Data to use:
---------------

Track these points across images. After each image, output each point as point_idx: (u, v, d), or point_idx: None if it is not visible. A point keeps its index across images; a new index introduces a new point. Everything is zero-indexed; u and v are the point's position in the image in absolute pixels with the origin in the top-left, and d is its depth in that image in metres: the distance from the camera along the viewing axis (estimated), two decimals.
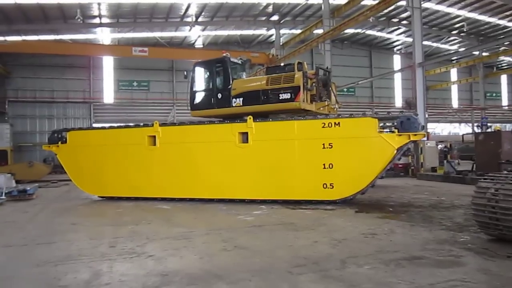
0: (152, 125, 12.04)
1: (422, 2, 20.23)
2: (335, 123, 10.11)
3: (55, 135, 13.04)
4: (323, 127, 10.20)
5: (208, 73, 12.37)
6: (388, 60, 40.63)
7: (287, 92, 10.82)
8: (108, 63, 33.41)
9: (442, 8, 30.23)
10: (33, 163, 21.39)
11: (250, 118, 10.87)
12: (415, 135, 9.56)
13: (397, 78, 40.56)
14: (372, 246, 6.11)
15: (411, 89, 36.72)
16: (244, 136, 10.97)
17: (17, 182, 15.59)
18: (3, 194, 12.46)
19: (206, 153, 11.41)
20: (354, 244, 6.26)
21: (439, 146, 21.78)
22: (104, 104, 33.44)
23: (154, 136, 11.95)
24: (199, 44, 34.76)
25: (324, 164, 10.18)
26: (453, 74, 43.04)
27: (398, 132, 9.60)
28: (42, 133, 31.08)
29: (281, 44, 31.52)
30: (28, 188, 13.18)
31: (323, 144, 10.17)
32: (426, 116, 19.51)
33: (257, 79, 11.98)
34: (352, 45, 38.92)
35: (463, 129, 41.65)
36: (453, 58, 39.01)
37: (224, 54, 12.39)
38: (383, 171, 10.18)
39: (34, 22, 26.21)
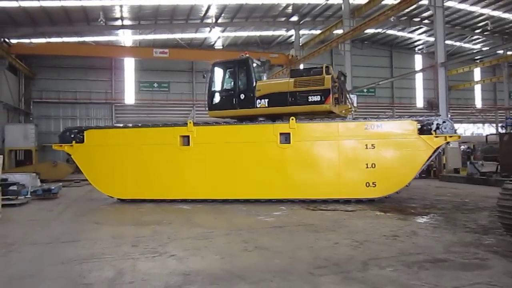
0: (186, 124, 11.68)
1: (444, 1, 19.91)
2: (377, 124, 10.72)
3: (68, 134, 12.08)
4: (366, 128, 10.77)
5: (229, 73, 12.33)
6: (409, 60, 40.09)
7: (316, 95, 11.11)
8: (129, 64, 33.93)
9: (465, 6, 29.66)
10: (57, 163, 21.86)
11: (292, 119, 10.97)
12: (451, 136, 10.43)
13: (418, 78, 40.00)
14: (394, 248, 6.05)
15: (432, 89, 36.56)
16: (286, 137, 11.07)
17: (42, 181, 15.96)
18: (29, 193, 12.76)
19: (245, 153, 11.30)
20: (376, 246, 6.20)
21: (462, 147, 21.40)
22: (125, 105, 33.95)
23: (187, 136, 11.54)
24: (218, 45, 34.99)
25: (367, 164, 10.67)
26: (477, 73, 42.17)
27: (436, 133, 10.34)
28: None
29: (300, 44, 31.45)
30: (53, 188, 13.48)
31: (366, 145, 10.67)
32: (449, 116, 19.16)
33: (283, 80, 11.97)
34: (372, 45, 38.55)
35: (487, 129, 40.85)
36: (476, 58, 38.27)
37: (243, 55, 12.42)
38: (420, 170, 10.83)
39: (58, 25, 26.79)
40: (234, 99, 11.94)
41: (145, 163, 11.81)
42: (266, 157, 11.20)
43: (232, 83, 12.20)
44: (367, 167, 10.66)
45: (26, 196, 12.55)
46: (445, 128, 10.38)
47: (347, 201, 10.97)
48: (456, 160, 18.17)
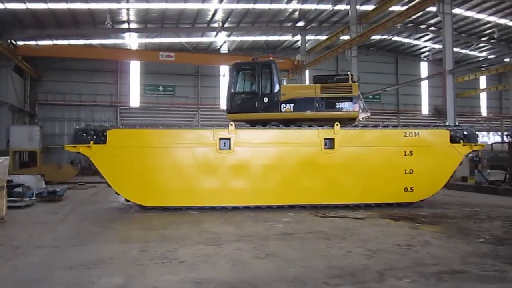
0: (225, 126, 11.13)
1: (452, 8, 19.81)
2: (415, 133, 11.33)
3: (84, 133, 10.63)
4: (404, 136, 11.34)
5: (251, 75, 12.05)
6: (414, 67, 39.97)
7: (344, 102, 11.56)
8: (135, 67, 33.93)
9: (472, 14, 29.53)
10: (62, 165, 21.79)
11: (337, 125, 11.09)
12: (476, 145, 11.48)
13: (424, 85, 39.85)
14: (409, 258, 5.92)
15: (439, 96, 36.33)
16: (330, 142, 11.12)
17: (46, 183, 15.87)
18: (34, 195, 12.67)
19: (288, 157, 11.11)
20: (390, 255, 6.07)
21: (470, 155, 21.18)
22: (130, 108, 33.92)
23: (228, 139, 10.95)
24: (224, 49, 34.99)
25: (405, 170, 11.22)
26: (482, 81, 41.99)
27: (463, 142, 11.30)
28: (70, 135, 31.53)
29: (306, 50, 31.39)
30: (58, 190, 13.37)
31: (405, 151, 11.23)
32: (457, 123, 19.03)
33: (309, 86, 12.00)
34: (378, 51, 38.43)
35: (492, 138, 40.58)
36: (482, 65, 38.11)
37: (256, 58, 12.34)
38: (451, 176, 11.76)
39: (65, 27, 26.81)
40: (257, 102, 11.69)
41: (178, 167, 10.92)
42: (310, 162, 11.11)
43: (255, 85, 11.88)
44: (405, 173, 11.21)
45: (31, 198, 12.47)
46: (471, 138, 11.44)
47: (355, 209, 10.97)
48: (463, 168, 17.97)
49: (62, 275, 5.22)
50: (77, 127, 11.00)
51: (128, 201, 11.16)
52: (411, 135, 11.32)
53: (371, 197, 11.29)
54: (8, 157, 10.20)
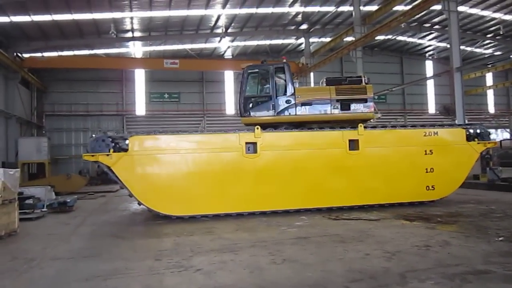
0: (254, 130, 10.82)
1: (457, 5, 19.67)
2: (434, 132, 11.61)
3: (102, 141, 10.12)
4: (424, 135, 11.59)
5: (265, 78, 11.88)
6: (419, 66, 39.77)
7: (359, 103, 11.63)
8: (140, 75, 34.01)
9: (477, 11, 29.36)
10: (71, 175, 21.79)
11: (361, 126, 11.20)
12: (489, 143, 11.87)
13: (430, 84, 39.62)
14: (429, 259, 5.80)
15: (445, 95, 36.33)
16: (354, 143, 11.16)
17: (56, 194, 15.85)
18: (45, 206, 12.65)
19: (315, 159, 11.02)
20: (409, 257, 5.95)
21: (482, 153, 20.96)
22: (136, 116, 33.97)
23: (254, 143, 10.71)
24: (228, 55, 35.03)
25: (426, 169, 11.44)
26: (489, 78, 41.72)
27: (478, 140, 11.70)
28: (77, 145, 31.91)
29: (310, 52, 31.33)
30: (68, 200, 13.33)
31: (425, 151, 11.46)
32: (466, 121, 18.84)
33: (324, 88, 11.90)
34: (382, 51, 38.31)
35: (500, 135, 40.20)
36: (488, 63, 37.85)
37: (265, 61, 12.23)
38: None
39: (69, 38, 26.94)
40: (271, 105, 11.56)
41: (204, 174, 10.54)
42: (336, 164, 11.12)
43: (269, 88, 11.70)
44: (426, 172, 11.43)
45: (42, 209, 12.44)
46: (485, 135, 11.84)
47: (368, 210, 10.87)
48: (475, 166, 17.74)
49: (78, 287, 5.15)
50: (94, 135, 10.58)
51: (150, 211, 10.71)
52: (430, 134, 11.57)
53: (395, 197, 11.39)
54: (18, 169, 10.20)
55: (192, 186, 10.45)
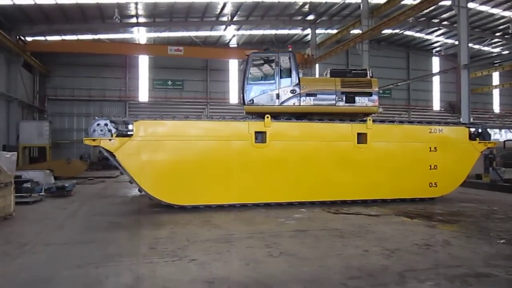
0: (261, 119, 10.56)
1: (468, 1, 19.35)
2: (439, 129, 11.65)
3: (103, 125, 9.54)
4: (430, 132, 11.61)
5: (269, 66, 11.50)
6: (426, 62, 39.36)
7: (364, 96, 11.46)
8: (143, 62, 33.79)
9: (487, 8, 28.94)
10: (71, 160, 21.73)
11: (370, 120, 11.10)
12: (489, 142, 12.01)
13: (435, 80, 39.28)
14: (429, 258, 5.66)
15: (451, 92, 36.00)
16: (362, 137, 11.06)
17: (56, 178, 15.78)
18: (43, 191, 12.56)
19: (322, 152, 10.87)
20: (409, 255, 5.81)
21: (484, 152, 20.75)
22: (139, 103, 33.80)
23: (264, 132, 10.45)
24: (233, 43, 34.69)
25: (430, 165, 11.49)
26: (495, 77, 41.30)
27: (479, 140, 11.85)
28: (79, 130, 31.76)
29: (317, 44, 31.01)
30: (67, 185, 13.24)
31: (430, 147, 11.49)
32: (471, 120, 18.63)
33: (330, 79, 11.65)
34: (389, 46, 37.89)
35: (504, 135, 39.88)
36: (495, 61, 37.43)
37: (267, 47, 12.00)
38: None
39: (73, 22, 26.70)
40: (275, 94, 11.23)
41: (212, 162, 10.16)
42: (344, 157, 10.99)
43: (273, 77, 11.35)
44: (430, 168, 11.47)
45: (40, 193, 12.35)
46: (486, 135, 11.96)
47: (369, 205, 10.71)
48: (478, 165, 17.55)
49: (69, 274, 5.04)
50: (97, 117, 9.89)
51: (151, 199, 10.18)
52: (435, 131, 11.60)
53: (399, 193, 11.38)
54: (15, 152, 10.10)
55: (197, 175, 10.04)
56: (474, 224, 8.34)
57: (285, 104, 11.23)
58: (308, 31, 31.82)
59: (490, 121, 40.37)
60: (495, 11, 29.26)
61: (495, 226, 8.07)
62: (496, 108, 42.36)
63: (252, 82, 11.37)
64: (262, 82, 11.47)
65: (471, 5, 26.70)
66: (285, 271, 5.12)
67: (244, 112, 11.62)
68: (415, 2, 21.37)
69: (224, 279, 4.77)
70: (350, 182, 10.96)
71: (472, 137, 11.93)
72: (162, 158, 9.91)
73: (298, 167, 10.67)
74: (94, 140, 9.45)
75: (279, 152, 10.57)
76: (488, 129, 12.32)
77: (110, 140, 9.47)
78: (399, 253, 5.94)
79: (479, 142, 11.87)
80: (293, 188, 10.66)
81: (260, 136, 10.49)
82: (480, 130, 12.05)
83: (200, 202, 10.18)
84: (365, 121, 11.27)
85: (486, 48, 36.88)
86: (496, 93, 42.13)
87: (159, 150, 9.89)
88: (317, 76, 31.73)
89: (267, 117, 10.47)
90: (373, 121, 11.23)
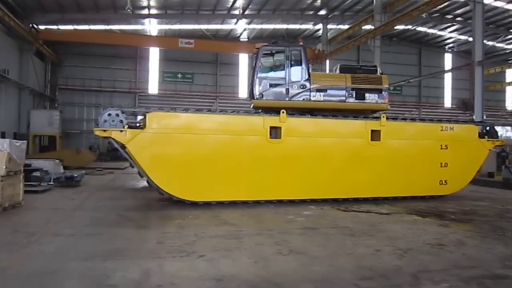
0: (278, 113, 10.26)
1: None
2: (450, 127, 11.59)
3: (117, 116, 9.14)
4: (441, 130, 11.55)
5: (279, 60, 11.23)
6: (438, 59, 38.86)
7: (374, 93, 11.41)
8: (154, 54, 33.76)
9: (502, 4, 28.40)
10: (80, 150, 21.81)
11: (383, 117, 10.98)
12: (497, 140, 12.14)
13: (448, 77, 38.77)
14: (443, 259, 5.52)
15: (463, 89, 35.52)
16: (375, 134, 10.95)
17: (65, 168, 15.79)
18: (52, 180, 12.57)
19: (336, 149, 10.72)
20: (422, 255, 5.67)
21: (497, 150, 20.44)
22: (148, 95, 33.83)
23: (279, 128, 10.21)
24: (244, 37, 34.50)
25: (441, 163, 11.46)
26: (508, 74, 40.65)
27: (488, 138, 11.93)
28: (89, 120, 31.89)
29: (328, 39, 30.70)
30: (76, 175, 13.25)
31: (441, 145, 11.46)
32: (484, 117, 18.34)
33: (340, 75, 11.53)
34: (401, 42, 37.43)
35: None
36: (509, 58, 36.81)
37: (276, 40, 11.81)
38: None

---------------

What is needed: Go to the line above that has "38: (451, 176, 11.76)" and copy exactly from there down to the line that has "0: (261, 119, 10.56)", both included. Leave the pictures out.

Answer to the exercise:
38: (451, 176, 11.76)
39: (65, 27, 26.81)
40: (257, 102, 11.69)
41: (178, 167, 10.92)
42: (310, 162, 11.11)
43: (255, 85, 11.88)
44: (405, 173, 11.21)
45: (31, 198, 12.47)
46: (471, 138, 11.44)
47: (355, 209, 10.97)
48: (463, 168, 17.97)
49: (62, 275, 5.22)
50: (77, 127, 11.00)
51: (128, 201, 11.16)
52: (411, 135, 11.32)
53: (371, 197, 11.29)
54: (8, 157, 10.20)
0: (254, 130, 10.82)
1: (457, 5, 19.67)
2: (434, 132, 11.61)
3: (102, 141, 10.12)
4: (424, 135, 11.59)
5: (265, 78, 11.88)
6: (419, 66, 39.77)
7: (359, 103, 11.63)
8: (140, 75, 34.01)
9: (477, 11, 29.36)
10: (71, 175, 21.79)
11: (361, 126, 11.20)
12: (489, 143, 11.87)
13: (430, 84, 39.62)
14: (429, 259, 5.80)
15: (445, 95, 36.33)
16: (354, 143, 11.16)
17: (56, 194, 15.85)
18: (45, 206, 12.65)
19: (315, 159, 11.02)
20: (409, 257, 5.95)
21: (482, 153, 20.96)
22: (136, 116, 33.97)
23: (254, 143, 10.71)
24: (228, 55, 35.03)
25: (426, 169, 11.44)
26: (489, 78, 41.72)
27: (478, 140, 11.70)
28: (77, 145, 31.91)
29: (310, 52, 31.33)
30: (68, 200, 13.33)
31: (425, 151, 11.46)
32: (466, 121, 18.84)
33: (324, 88, 11.90)
34: (382, 51, 38.31)
35: (500, 135, 40.20)
36: (488, 63, 37.85)
37: (265, 61, 12.23)
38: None
39: (69, 38, 26.94)
40: (271, 105, 11.56)
41: (204, 174, 10.54)
42: (336, 164, 11.12)
43: (269, 88, 11.70)
44: (426, 172, 11.43)
45: (42, 209, 12.44)
46: (485, 135, 11.84)
47: (368, 210, 10.87)
48: (475, 166, 17.74)
49: (78, 287, 5.15)
50: (94, 135, 10.58)
51: (150, 211, 10.71)
52: (430, 134, 11.57)
53: (395, 197, 11.39)
54: (18, 169, 10.20)
55: (192, 186, 10.45)
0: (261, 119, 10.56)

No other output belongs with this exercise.